━━ Extract to read

A James Bond tournament? Like March Madness? “You must be joking.”
I never joke about my Magic Word, 007.
Indeed, given today’s encouraging news that Danny Boyle will “return” to direct Her Majesty’s favorite Double-O, coupled with this month’s classic competition, I decided to see which films could last the longest in this Scaramanga-style showdown: one on one, no Nick Nacks.
Here’s how it’ll run: From 1962 to 2015, 26 James Bond films were released. Only 24, however, are considered canon—i.e., those produced under the Broccoli family label. Those 24 are the competitors.
They’re ranked based on their Rotten Tomatoes critic scores. The one tie—the introductory “Dr. No” and its sequel “From Russia with Love,” both at 96 percent—was broken by the movie-going public, who gave the latter a 1-percent edge over the former’s 82 percent.
Because a 24-title tournament would’ve eventually resulted in an odd number of “games,” the top eight seeds received first-round byes. Only one Bond actor did not make it into the top eight—and the one who didn’t might surprise you.

━━━━

Request: Reproduce word for word the portion of the James Bond tournament piece that opens with the words containing "Because a 24-title" and closes with "might surprise you.".

━━ Records supplied

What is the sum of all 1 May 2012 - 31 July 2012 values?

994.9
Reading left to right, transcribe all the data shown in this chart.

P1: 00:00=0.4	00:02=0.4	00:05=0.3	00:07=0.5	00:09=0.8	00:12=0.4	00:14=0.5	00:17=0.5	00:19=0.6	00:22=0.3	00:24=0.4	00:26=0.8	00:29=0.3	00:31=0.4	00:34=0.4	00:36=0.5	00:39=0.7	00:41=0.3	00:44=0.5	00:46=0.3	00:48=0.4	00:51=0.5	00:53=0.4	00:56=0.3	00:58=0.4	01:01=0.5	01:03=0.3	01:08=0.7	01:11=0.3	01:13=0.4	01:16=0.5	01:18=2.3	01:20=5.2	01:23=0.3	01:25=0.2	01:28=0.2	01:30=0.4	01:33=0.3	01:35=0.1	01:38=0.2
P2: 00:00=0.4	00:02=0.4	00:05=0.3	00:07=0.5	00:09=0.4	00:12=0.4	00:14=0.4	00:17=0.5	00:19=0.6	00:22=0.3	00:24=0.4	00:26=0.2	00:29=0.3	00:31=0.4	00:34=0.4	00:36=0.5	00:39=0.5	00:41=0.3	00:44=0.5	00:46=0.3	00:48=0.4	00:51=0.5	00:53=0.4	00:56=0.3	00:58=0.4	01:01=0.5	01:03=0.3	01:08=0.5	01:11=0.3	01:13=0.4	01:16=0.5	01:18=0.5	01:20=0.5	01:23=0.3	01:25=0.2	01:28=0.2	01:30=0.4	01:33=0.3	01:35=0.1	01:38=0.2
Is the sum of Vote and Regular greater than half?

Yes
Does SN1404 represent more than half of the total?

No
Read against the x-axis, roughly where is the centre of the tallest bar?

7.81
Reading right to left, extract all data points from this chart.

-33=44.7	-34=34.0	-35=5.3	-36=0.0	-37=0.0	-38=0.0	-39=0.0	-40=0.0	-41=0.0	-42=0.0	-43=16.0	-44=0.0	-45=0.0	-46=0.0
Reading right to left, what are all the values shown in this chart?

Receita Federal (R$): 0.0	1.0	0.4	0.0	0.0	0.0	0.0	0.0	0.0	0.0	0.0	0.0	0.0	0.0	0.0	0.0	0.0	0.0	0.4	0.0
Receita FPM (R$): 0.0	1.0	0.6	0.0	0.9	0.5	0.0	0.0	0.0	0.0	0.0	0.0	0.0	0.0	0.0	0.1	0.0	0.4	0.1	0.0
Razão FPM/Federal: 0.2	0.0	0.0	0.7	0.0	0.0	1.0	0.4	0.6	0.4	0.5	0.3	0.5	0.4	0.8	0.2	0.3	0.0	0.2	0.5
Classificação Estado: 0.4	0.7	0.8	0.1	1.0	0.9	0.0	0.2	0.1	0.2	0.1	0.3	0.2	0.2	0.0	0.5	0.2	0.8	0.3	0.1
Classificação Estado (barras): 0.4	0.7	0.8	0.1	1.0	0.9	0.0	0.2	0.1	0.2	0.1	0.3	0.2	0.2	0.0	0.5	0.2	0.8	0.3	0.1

━━━━

Output below:
Because a 24-title tournament would’ve eventually resulted in an odd number of “games,” the top eight seeds received first-round byes. Only one Bond actor did not make it into the top eight—and the one who didn’t might surprise you.